Manchester, katasulsel.com — Kalau melihat klasemen, rasanya seperti sedang melihat dua kota yang berbeda.

Padahal masih satu kota.

Manchester City sedang terbang tinggi.

Manchester United justru masih sibuk mencari jalan keluar.

Derbi Manchester di Old Trafford, Minggu (13/9/2026), mempertegas perbedaan itu.

City menang 1-0.

Golnya cuma satu.

Tapi dampaknya besar.

Erling Haaland menjadi orang yang membuat malam Old Trafford terasa pahit bagi tuan rumah.

Menit ke-60, Haaland menyelesaikan umpan Josko Gvardiol.

Gol sempat dianulir karena dianggap offside.

VAR kemudian turun tangan.

Dan setelah pemeriksaan, gol disahkan.

Patrick Dorgu ternyata membuat posisi Haaland tetap sah.

City unggul 1-0.

Yang menarik, City sebenarnya sudah bermain dengan sepuluh orang sejak menit ke-23.

Phil Foden mendapat kartu merah.

Lebih dari satu jam pertandingan harus dilalui City dengan jumlah pemain yang tidak lengkap.

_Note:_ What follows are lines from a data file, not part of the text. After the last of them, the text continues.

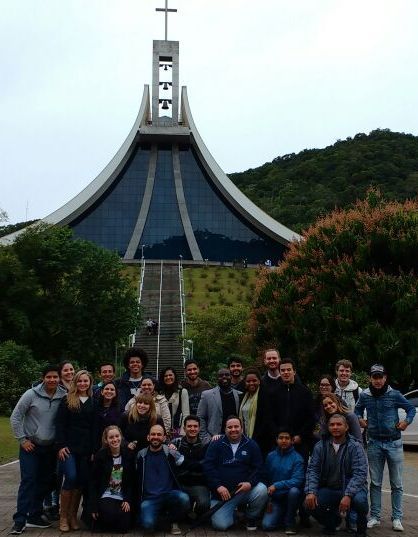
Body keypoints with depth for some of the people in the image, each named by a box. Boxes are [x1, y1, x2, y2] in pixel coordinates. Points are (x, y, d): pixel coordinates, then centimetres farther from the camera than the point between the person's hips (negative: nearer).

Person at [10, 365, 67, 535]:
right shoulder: (31, 394, -11)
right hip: (30, 446, -3)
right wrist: (22, 439, -7)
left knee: (45, 482, 8)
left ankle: (34, 516, 21)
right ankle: (20, 520, -4)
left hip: (50, 447, 3)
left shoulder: (64, 397, -5)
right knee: (28, 481, -8)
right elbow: (15, 417, -5)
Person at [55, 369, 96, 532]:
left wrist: (94, 450, -1)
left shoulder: (93, 402, 9)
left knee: (81, 480, 2)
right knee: (71, 477, -14)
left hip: (86, 448, 3)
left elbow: (95, 427, 7)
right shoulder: (67, 400, 3)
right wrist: (61, 445, -11)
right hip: (69, 446, -3)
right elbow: (60, 424, -2)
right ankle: (63, 517, -1)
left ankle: (73, 515, 15)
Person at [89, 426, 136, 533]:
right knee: (111, 516, -29)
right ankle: (99, 520, 6)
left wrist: (128, 500, -6)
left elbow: (132, 480, 5)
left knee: (124, 526, -14)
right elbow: (94, 482, -4)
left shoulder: (129, 455, 1)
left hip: (122, 498, 3)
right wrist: (93, 507, -8)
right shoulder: (100, 455, -5)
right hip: (105, 497, -2)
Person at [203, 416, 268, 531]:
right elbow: (208, 466, -5)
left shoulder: (251, 445, 6)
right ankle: (232, 510, 19)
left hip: (245, 489, 1)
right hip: (222, 493, -1)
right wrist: (218, 486, -17)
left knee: (262, 490, -28)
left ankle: (251, 517, 2)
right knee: (220, 525, -18)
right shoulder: (216, 445, 2)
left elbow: (258, 467, 1)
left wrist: (250, 483, -18)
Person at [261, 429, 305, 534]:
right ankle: (282, 517, 17)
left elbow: (297, 480, -22)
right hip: (276, 498, 2)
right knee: (266, 525, -19)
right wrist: (267, 499, 0)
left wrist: (276, 485, -28)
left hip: (291, 497, -2)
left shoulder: (297, 458, -11)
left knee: (294, 490, -36)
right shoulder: (271, 456, 1)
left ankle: (290, 522, -11)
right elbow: (265, 479, 6)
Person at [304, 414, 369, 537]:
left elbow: (360, 474, -16)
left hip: (351, 489, -3)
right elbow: (312, 470, 0)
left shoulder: (355, 446, -7)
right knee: (310, 503, -23)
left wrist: (348, 495, -30)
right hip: (328, 489, 3)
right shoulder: (320, 446, 4)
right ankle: (332, 521, 12)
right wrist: (310, 492, -18)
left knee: (360, 500, -36)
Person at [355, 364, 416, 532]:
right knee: (375, 483, 8)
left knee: (396, 484, 4)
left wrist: (407, 421, -10)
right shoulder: (364, 395, 1)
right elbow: (357, 409, 19)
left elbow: (411, 408, 6)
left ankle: (397, 518, 12)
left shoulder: (394, 395, -5)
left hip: (394, 442, -2)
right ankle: (374, 517, 16)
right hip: (374, 443, 2)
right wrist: (360, 419, 0)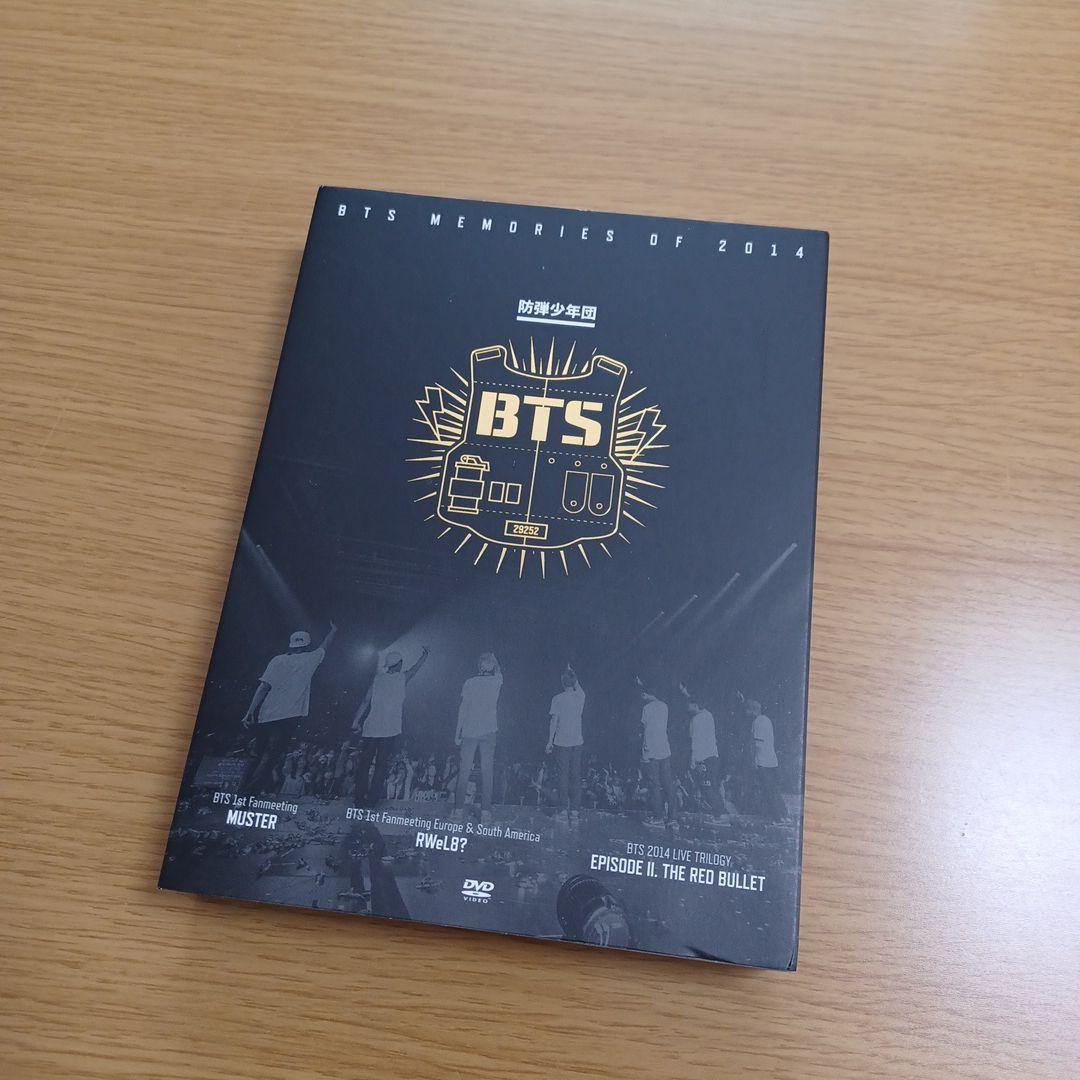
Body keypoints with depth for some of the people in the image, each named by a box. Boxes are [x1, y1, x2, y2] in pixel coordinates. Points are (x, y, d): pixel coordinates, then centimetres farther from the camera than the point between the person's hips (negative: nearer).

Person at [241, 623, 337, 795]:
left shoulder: (278, 660, 7)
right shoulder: (309, 659, 5)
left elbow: (264, 686, -2)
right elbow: (324, 646, 26)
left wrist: (250, 712, -3)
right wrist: (333, 631, 44)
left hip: (265, 716, 3)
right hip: (288, 717, -3)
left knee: (258, 756, 15)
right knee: (272, 758, -1)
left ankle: (245, 790, 19)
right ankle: (251, 793, -6)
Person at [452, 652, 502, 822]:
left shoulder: (469, 683, -5)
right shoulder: (496, 682, -2)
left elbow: (463, 708, -3)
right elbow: (499, 672, 23)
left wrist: (458, 732, 2)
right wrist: (493, 657, 32)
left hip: (469, 731, -1)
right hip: (488, 732, 1)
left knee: (464, 771, 5)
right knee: (487, 771, 5)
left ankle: (459, 809, 6)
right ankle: (485, 811, 3)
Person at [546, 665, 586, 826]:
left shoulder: (557, 699, -9)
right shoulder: (580, 696, 0)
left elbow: (554, 722, -7)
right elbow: (579, 687, 25)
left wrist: (550, 742, 1)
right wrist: (572, 673, 35)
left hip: (562, 742, -3)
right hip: (577, 741, 3)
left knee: (563, 776, 5)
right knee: (576, 776, 7)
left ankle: (563, 809, 6)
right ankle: (575, 810, 6)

Secara matematika, MU mestinya punya keuntungan.

Tapi sepak bola bukan matematika.

Manchester United punya sebelas pemain.

City cuma sepuluh.

Namun yang pulang membawa tiga poin justru City.

MU bahkan sempat mendapatkan peluang untuk menyamakan kedudukan.

Marcus Rashford membentur tiang.

Kobbie Mainoo juga melakukan hal serupa.

Ketika MU terus mengejar, Gianluigi Donnarumma muncul sebagai tembok terakhir City.

Penyelamatan pentingnya di penghujung pertandingan memastikan keunggulan 1-0 tidak berubah.

Peluit panjang berbunyi.

City menang.

Dan klasemen pun ikut berubah.

Tambahan tiga poin membuat Manchester City mengoleksi 12 poin dari empat pertandingan.

Empat pertandingan.

Empat kemenangan.

Sempurna.

City kini berada di posisi kedua Premier League 2026/2027, hanya kalah selisih gol dari Arsenal yang juga mengumpulkan 12 poin dan sama-sama menyapu bersih empat laga awal.

Kalau City sedang menikmati udara papan atas, MU justru sedang menghirup udara yang berbeda.

Manchester United baru mengumpulkan empat poin dari empat pertandingan.

Posisinya?

Ke-13.

Sudah tiga kali kalah.

Hanya satu kemenangan yang berhasil diamankan.

Jarak kedua klub Manchester itu pun mulai terlihat.

City: 12 poin.

United: 4 poin.

Selisih delapan angka hanya setelah empat pertandingan.

Dan yang membuatnya semakin menyakitkan bagi MU adalah cara kekalahan itu terjadi.

Kalah di Old Trafford.

Kalah dari tetangga sendiri.

Dan lawannya bermain dengan sepuluh pemain selama lebih dari satu jam.

Haaland pun ikut menikmati malam spesial tersebut.

Satu golnya membuat koleksi golnya di Premier League musim ini menjadi empat.

Ia kini memimpin daftar pencetak gol sementara.

Bagi City, kemenangan ini bukan cuma soal mengalahkan Manchester United.

Ini soal mengirim pesan sejak awal musim.

Bahwa mereka belum mau turun dari papan atas.

Arsenal boleh berada di puncak.

City sudah menempel.

Sementara MU?

Masih di posisi ke-13.

Musim memang baru berjalan empat pertandingan.

Masih panjang.

Tapi kalau melihat dua klub Manchester dari klasemen saat ini, satu hal sudah kelihatan.

Yang satu sedang mengejar gelar.

Yang satu lagi sedang mengejar ketertinggalan.